Making Light Of Stretchwrap Waste
June 28, 2010
by Canadian Packaging Staff
While strength and durability may be stretchwrap film’s two biggest virtues when it comes to securing loads of palletized shipments of boxes or other products, this essential functionality does not have to come at the price of a permanent environmental burden on the planet.
Recently developed by the Montreal-based Intertape Polymer Group (IPG), the new OXO-Biodegradable stretch film is a high-quality film, with comparable mechanical attributes to standard stretch films, containing a special additive that initiates and accelerates the breakdown of the film—but only when exposed to direct sunlight, which is very rare for most end-of-line packaging operations.
When kept out of direct sunlight, the used film is as recyclable as any other conventional stretchwrap, according to IPG, which produces a comprehensive range of specialty polyolefin, plastic and paper-based packaging products for a variety of retail and industrial applications, as well as woven and flexible intermediate bulk containers (FIBCs) and high-performance tapes and cloths.

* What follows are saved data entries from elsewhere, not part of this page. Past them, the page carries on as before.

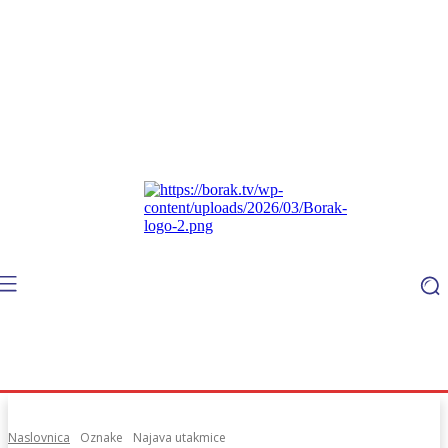
Naslovnica
Oznake
Najava utakmice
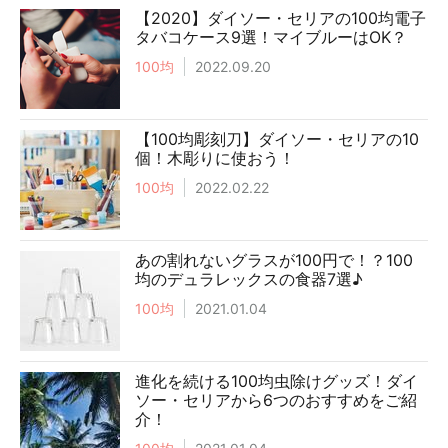
【2020】ダイソー・セリアの100均電子
タバコケース9選！マイブルーはOK？
100均
2022.09.20
【100均彫刻刀】ダイソー・セリアの10
個！木彫りに使おう！
100均
2022.02.22
あの割れないグラスが100円で！？100
均のデュラレックスの食器7選♪
100均
2021.01.04
進化を続ける100均虫除けグッズ！ダイ
ソー・セリアから6つのおすすめをご紹
介！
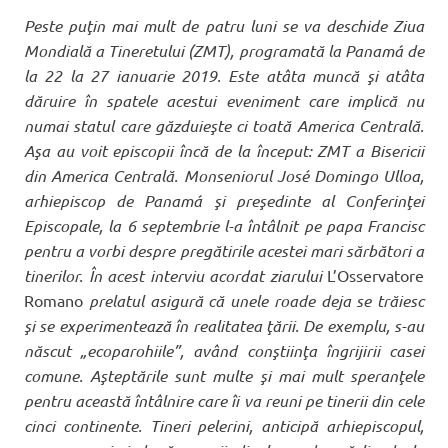
Peste puţin mai mult de patru luni se va deschide Ziua
Mondială a Tineretului (ZMT), programată la Panamá de
la 22 la 27 ianuarie 2019. Este atâta muncă şi atâta
dăruire în spatele acestui eveniment care implică nu
numai statul care găzduieşte ci toată America Centrală.
Aşa au voit episcopii încă de la început: ZMT a Bisericii
din America Centrală. Monseniorul José Domingo Ulloa,
arhiepiscop de Panamá şi preşedinte al Conferinţei
Episcopale, la 6 septembrie l-a întâlnit pe papa Francisc
pentru a vorbi despre pregătirile acestei mari sărbători a
tinerilor. În acest interviu acordat ziarului
L’Osservatore
Romano
prelatul asigură că unele roade deja se trăiesc
şi se experimentează în realitatea ţării. De exemplu, s-au
născut „ecoparohiile”, având conştiinţa îngrijirii casei
comune. Aşteptările sunt multe şi mai mult speranţele
pentru această întâlnire care îi va reuni pe tinerii din cele
cinci continente. Tineri pelerini, anticipă arhiepiscopul,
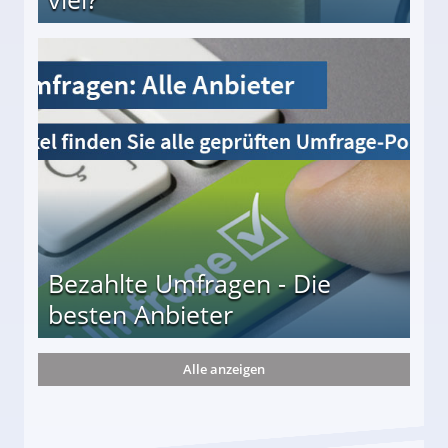
s und wie viel?
Bezahlte Umfragen - Die
besten Anbieter
Alle anzeigen
r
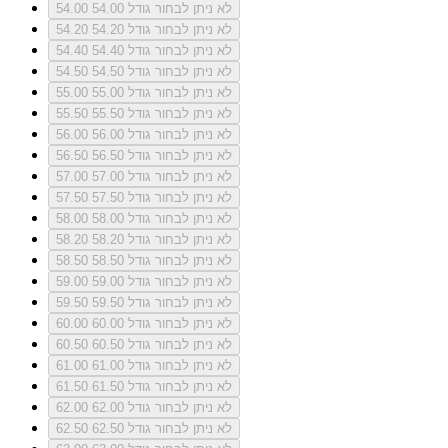
לא ניתן לבחור גודל 54.00
54.00
לא ניתן לבחור גודל 54.20
54.20
לא ניתן לבחור גודל 54.40
54.40
לא ניתן לבחור גודל 54.50
54.50
לא ניתן לבחור גודל 55.00
55.00
לא ניתן לבחור גודל 55.50
55.50
לא ניתן לבחור גודל 56.00
56.00
לא ניתן לבחור גודל 56.50
56.50
לא ניתן לבחור גודל 57.00
57.00
לא ניתן לבחור גודל 57.50
57.50
לא ניתן לבחור גודל 58.00
58.00
לא ניתן לבחור גודל 58.20
58.20
לא ניתן לבחור גודל 58.50
58.50
לא ניתן לבחור גודל 59.00
59.00
לא ניתן לבחור גודל 59.50
59.50
לא ניתן לבחור גודל 60.00
60.00
לא ניתן לבחור גודל 60.50
60.50
לא ניתן לבחור גודל 61.00
61.00
לא ניתן לבחור גודל 61.50
61.50
לא ניתן לבחור גודל 62.00
62.00
לא ניתן לבחור גודל 62.50
62.50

But if recycling is not a readily-available option, for whatever reason, simply exposing the waste film to UV (ultraviolet) light and oxygen will set off a natural biodegradation process whereby the special OXO additives
begin to break down the molecular bonds in the remaining pieces—thus allowing live organisms to convert the pieces into carbon-dioxide and trace elements, completing the entire biodegradation process in less than a year’s time.
Distributed by the Woodbridge, Ont.-based Canpaco, the OXO-Biodegradable stretch film is available in standard clear construction as well as in green-tinted color, which allows users of this film to make their own clear statement on their company’s commitment to sustainable packaging and manufacturing practices.